I return to the trees
When I am lost, I return to the trees. The trees are forgiving, steadying, predictable. The trees don’t give up.
Neither will we, I tell myself as I walk through the autumnal streets of Boston, my eyes following the falling leaves. The brilliant yellows and reds. The deep blue sky and shining white clouds. The primary colors and jewel tones of the fall feel like a last explosion of joy before the long cold winter. Is this where we are now?
There are things I cannot unsee, not anymore. The jeering, the mocking, the profound lack of empathy. The obscene hoarding of wealth. The celebration of violence, or murder, of genocide. The divorce from our own humanity, as we reject that of others. I hold all of this in my body and weep for us.

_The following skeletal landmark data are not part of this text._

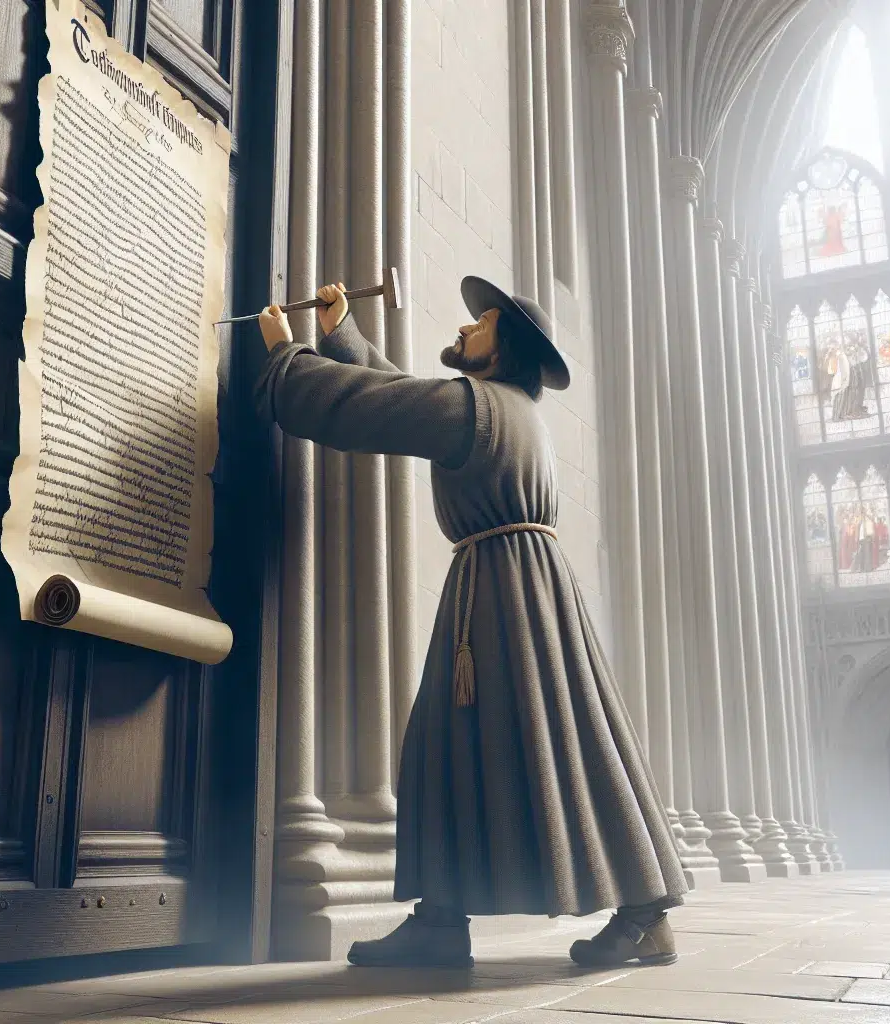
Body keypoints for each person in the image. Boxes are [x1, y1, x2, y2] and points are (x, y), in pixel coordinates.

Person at [255, 277, 688, 970]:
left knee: (505, 742)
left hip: (499, 598)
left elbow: (380, 410)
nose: (464, 329)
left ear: (504, 347)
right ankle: (450, 919)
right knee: (513, 741)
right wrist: (343, 338)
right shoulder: (503, 408)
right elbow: (410, 402)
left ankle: (636, 915)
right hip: (522, 589)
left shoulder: (477, 407)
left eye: (480, 323)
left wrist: (287, 360)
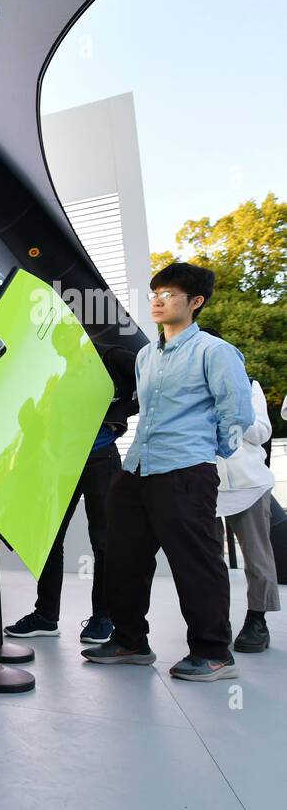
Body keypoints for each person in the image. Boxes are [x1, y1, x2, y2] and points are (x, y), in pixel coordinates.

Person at [84, 262, 254, 681]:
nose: (158, 300)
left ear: (195, 303)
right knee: (123, 557)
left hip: (185, 471)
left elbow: (236, 414)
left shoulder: (214, 352)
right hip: (138, 467)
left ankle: (214, 653)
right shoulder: (145, 355)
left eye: (170, 294)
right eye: (155, 292)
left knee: (195, 562)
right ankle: (130, 641)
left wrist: (200, 452)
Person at [4, 343, 136, 644]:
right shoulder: (56, 374)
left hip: (100, 457)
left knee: (103, 541)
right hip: (63, 463)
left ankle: (104, 618)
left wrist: (117, 417)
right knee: (50, 538)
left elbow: (141, 393)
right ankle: (46, 616)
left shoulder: (107, 364)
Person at [205, 332, 279, 652]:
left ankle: (257, 620)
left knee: (257, 558)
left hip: (249, 484)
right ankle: (213, 621)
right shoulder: (191, 390)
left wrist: (233, 413)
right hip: (205, 486)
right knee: (206, 560)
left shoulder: (248, 385)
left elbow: (262, 431)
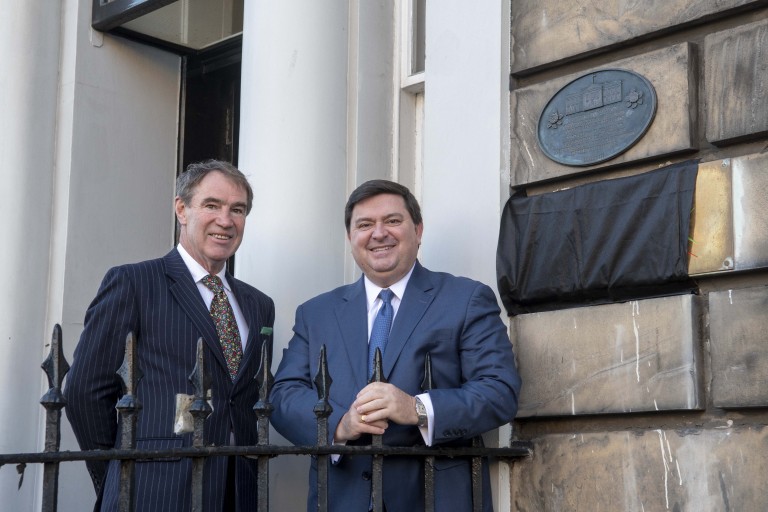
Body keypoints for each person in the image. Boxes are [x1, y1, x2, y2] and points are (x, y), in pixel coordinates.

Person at [270, 179, 521, 511]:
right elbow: (283, 395)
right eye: (364, 225)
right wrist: (339, 425)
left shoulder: (466, 299)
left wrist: (417, 409)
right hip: (341, 499)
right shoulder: (316, 313)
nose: (378, 233)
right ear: (350, 238)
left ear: (418, 230)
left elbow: (499, 392)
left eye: (392, 221)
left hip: (436, 498)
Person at [64, 160, 275, 511]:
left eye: (237, 210)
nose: (226, 220)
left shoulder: (259, 305)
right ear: (181, 209)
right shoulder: (134, 283)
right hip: (153, 490)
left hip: (237, 491)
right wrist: (118, 469)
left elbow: (248, 396)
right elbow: (85, 390)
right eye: (211, 205)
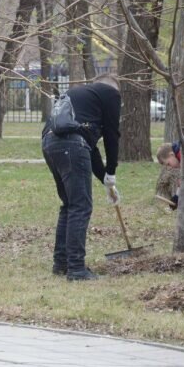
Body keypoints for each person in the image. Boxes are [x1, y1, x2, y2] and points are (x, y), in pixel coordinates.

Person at [42, 76, 121, 281]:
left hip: (50, 144)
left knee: (69, 205)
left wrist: (105, 179)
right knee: (80, 206)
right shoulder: (111, 93)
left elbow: (90, 149)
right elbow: (112, 135)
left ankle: (61, 264)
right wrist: (112, 171)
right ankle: (76, 269)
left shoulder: (81, 97)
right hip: (71, 146)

I have always been an optimistic person. Some of this is privilege. I am not forced to amputate an arm, a city, a child. I can sit at a distance, muse over beauty and loss, and walk away. But that is precisely it. Walking away does not create optimism, it creates empty politeness, a void of humanity that will always just be cold. And it is this void we must breach to be optimistic, to know that our community of humans and earth is all we have, that it is plenty, that we are enough.
As I walk, the words of a favorite poem by Marge Piercy ring in my head: “I find it easy to admire in trees what depresses me in people.” Does it, though, I ask myself. Does the rootedness, the dogged, almost impossible, stick-it-outed-ness really depress me in people? Right now, I believe this is exactly what we need: stubborn optimism. Optimism that says: love wins. Maybe not today. Maybe not tomorrow, this season, or next year. But every day, in the small. And every century as we wait out the hatred that can never heal or soothe or hold.
The trees know. I return to the trees.